The critical mass generated by Poland’s considerable orders may also work in Korea’s favor. In the midst of a pivotal defense modernization and expansion program, Poland is set to have one of the most formidable militaries in Europe, with more modern tanks than any member of NATO save the United States and Turkey. In fact, its tank fleet will outnumber the combined strength of the United Kingdom, Germany, France, the Netherlands, Belgium, and Italy. While estimates place the number of Leopard 2s in service in Europe at around 2,000, in coming years there will be nearly 1,000 K2s in service in Poland alone. States that are now sending their own Leopard 2 stocks to Ukraine may view acquiring the K2 as an avenue to promoting interoperability with a state that has shown itself ready to confront Russian aggression with fewer caveats than the traditional leaders of Europe.

The United States may also see indirect benefits from encouraging South Korea to aggressively pursue increasing its defense market share in Europe. As a treaty ally, Washington has a very real interest in ensuring a vibrant and robust South Korean defense industry that can produce the kinds of modern weapons needed to confront North Korean aggression.

Tying South Korea’s heavy industry to Europe’s security develops a useful linkage between U.S. allies and interests in both theaters. Polish troops, for instance, will train with South Korean forces in both countries. And, as the intensity of the Russia-Ukraine war forces the United States and its allies to remember the shocking rate at which industrial-scale warfare depletes equipment and ammunition, it makes sense to develop commercial relationships now that can rapidly address shortfalls in key areas.

A glance at the signatories of last week’s Tallinn Pledge—Estonia, the U.K., Poland, Latvia, Lithuania, Denmark, the Czech Republic, the Netherlands, and Slovakia—reveals an uncomfortable truth about states previously assumed to be leaders in Europe, such as France and Germany. They are absent. The stark difference in threat perceptions and urgency between Europe’s center and its Russia-facing periphery has been made very clear.
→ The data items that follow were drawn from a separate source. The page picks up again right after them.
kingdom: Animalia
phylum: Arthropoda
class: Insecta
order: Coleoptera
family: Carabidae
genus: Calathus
Rather than allowing Europe’s security to be held hostage to Berlin’s wariness of offending Moscow, more states may elect to follow Poland’s example in forging new extra-regional defense relationships with states that offer the operational flexibility they need as well as reinforce their own domestic economies. With successive South Korean presidents making clear their desire for the country to become a power player in defense exports—including current President Yoon Suk-yeol’s announcement of his aim to make South Korea the fourth-largest defense exporter by 2027—South Korea may be well positioned to seize more of Europe’s business.